-- DATASET ENTRIES follows --
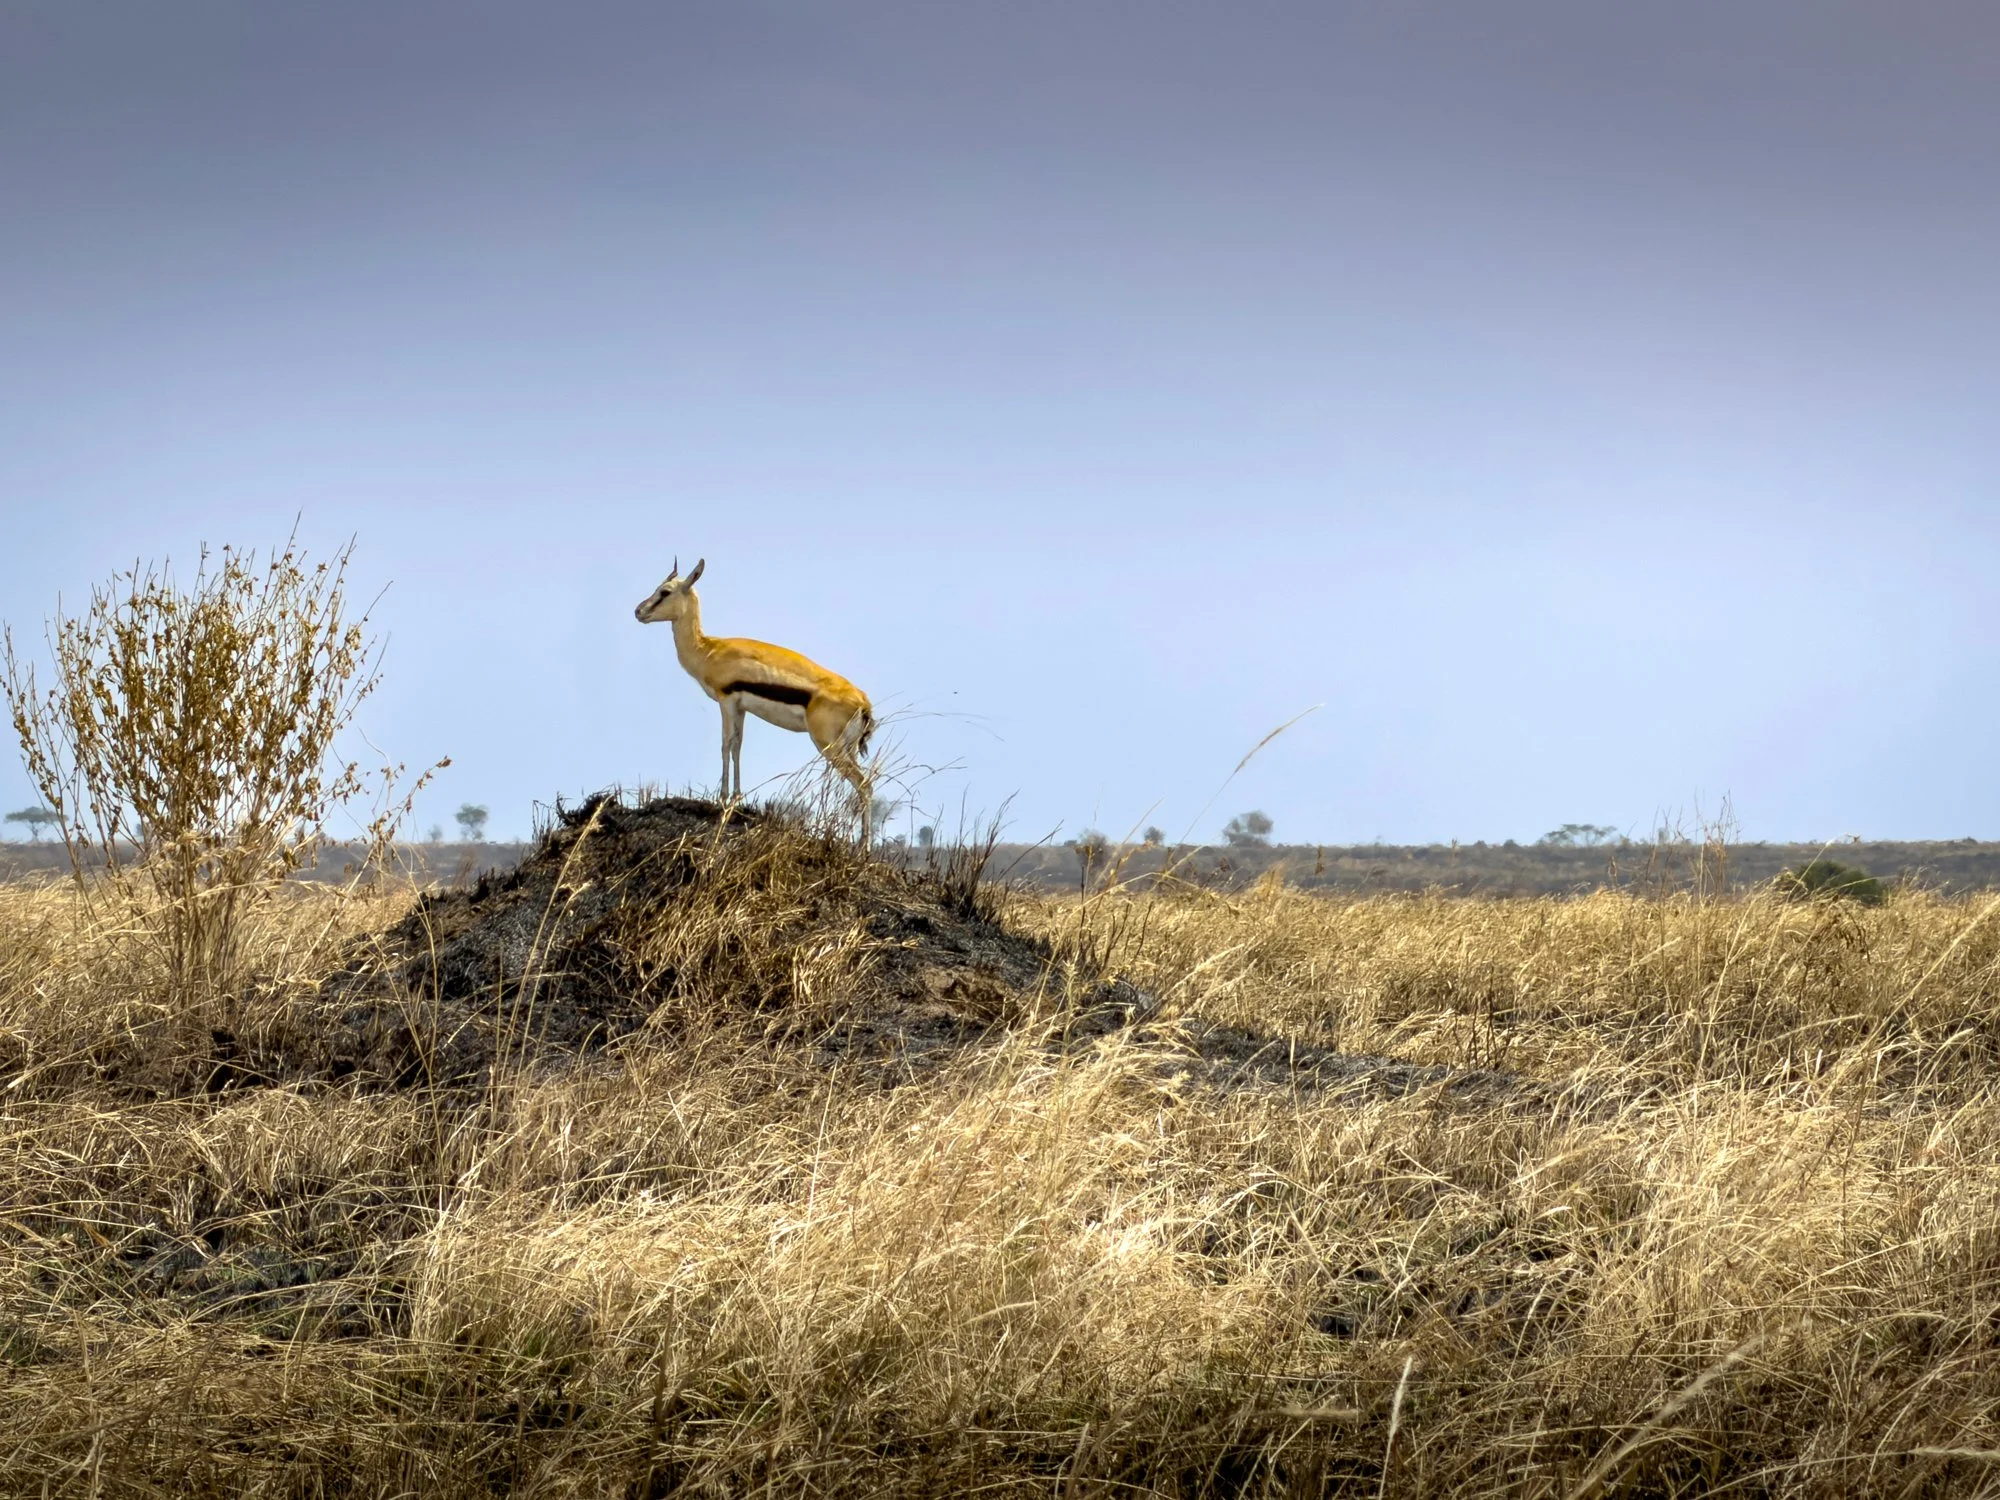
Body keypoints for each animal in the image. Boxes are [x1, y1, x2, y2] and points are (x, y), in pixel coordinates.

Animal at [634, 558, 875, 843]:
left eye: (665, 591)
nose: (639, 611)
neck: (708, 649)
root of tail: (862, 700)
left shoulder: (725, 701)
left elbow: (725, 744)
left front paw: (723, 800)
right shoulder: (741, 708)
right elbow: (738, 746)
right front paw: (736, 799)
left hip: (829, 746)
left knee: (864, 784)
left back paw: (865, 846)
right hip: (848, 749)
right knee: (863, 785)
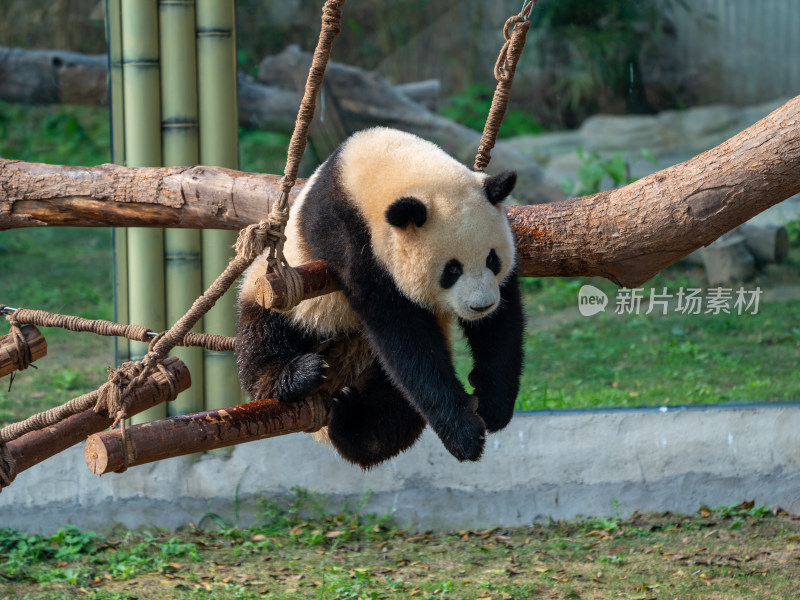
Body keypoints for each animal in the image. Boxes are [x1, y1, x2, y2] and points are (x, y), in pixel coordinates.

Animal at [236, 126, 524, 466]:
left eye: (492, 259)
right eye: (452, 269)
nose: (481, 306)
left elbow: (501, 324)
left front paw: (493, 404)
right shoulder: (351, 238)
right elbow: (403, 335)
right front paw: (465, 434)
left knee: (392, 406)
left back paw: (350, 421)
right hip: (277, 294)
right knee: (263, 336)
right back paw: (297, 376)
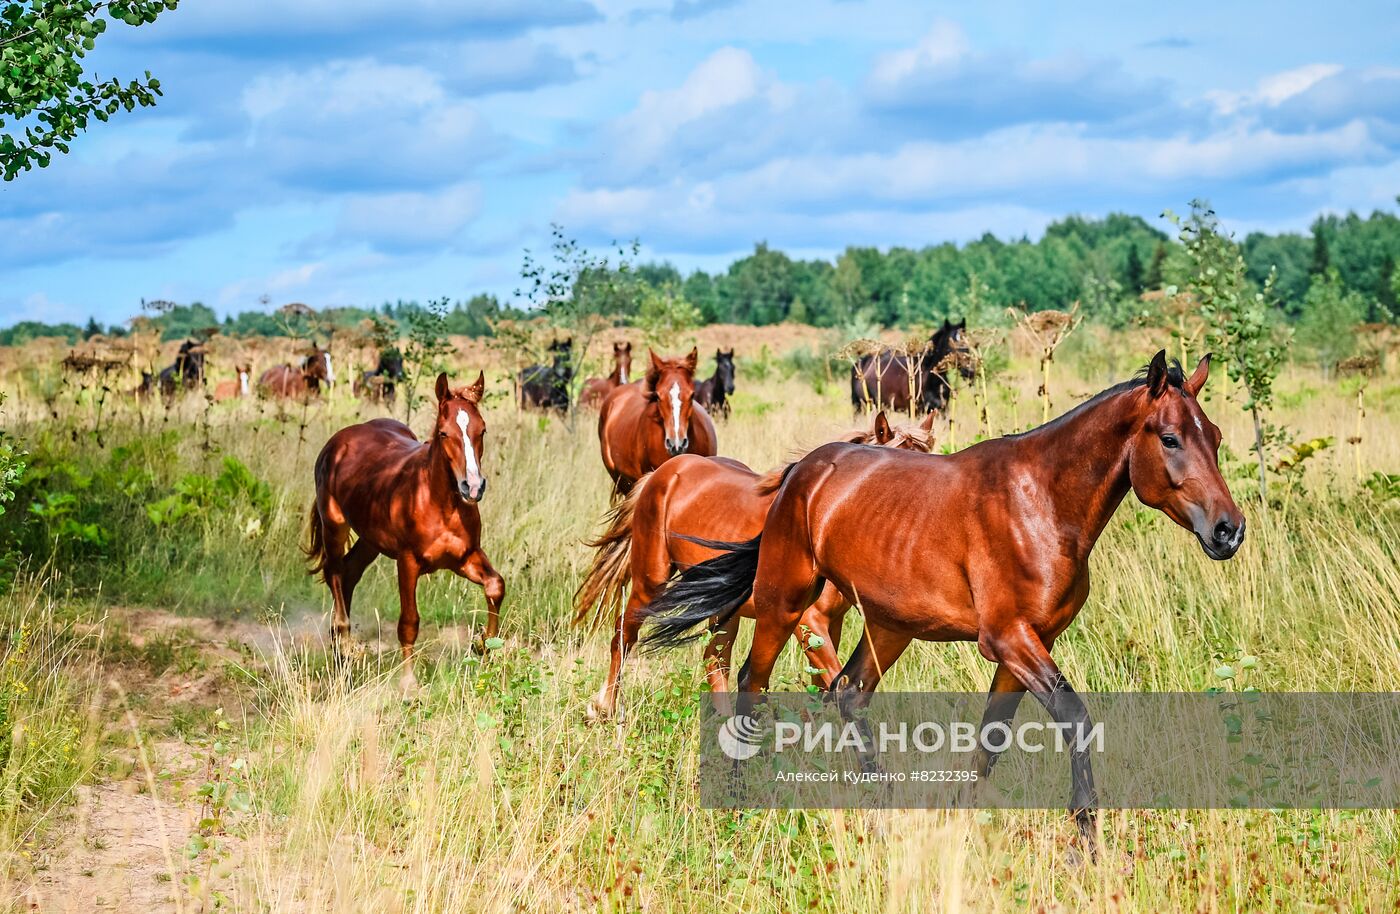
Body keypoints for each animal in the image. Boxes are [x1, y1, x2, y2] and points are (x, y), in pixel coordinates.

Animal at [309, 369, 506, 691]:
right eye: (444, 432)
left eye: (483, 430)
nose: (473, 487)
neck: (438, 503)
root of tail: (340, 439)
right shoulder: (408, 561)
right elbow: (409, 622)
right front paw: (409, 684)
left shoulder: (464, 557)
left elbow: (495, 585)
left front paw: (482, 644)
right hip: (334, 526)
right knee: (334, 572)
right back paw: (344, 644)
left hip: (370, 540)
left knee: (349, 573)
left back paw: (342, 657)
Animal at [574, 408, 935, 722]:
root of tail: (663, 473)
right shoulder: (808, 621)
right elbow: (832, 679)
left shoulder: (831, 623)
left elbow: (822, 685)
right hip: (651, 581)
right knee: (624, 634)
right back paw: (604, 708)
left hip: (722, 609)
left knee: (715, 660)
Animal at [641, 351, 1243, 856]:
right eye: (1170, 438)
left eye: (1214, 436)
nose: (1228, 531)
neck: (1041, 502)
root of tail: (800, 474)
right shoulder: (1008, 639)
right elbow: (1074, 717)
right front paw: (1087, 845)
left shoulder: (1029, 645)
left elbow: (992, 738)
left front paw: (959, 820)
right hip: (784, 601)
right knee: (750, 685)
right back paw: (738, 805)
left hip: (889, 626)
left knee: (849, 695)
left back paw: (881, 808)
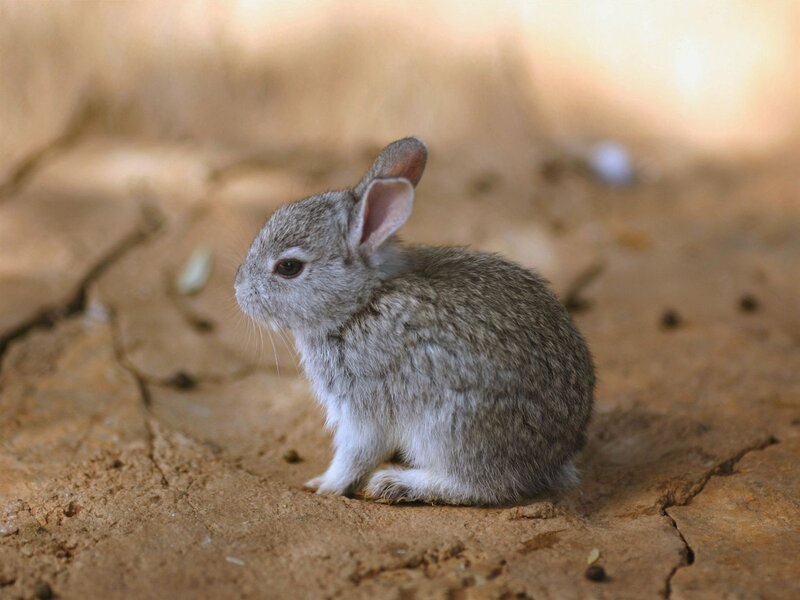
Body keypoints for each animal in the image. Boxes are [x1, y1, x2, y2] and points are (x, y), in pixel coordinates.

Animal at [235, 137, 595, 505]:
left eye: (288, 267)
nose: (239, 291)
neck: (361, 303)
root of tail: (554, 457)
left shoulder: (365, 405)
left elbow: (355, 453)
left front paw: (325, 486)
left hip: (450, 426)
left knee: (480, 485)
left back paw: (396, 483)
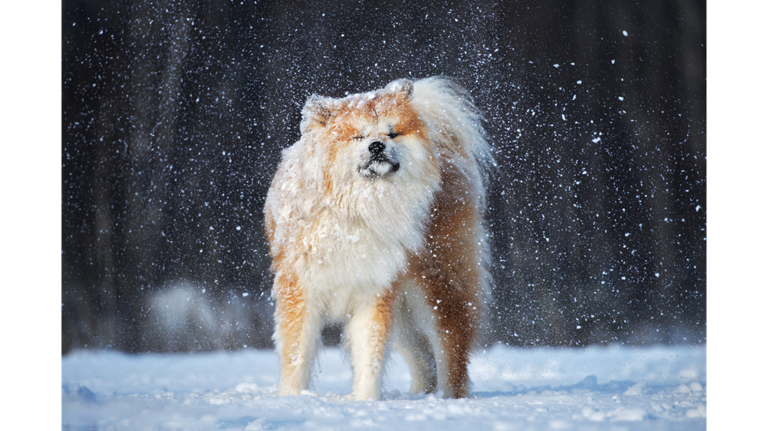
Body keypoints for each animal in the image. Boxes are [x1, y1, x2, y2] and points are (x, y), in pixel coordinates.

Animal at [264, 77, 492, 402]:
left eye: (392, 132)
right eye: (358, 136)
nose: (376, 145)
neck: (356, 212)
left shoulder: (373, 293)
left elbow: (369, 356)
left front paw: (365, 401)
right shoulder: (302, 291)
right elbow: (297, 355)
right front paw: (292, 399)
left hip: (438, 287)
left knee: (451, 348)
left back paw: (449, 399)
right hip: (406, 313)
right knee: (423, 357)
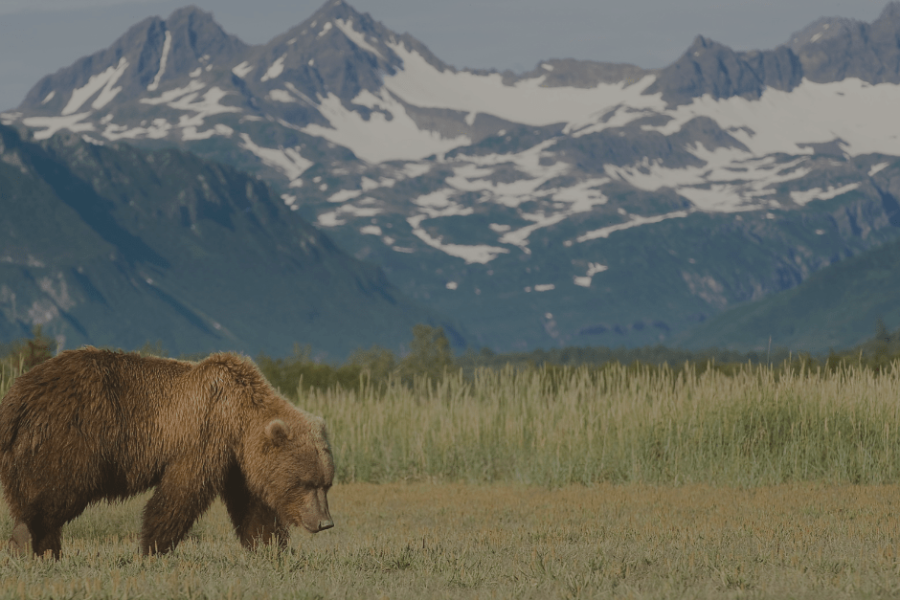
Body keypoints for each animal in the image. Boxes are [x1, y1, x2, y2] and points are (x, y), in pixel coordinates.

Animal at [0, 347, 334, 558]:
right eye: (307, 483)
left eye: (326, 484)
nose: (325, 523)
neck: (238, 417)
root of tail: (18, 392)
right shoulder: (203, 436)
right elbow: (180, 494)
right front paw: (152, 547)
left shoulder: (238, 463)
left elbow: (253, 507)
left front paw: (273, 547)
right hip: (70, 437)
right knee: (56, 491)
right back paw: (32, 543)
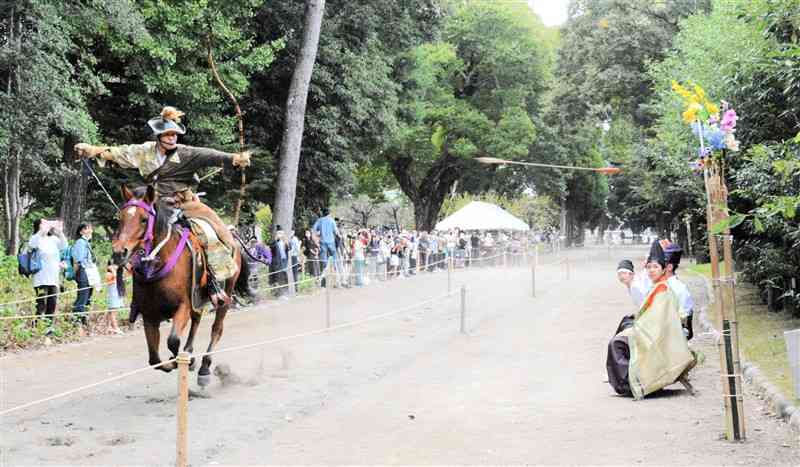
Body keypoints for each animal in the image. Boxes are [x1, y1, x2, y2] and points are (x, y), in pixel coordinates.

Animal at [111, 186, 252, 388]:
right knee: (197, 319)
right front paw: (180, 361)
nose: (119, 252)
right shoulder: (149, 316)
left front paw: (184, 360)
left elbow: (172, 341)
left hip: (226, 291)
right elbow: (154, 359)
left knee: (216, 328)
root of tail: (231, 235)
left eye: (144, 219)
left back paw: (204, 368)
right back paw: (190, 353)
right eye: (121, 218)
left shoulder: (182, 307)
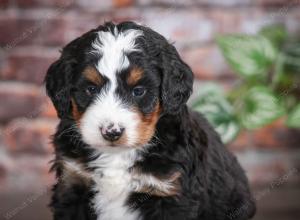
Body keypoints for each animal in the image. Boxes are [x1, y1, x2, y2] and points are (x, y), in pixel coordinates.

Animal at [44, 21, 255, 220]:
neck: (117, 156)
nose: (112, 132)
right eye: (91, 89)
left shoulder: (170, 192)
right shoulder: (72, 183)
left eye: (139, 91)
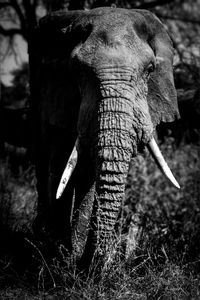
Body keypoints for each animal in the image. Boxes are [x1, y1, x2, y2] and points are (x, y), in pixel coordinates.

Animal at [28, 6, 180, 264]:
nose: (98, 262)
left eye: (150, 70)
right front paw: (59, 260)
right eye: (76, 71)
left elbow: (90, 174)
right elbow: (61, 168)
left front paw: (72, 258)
-- DATASET ENTRIES concluded --
> **PROBLEM**:
The lines above that hold the word "nose" should be found and copied out.

> **RESULT BELOW**:
nose: (639, 611)
nose: (481, 306)
nose: (473, 487)
nose: (1228, 531)
nose: (239, 291)
nose: (376, 145)
nose: (325, 523)
nose: (119, 252)
nose: (112, 132)
nose: (98, 262)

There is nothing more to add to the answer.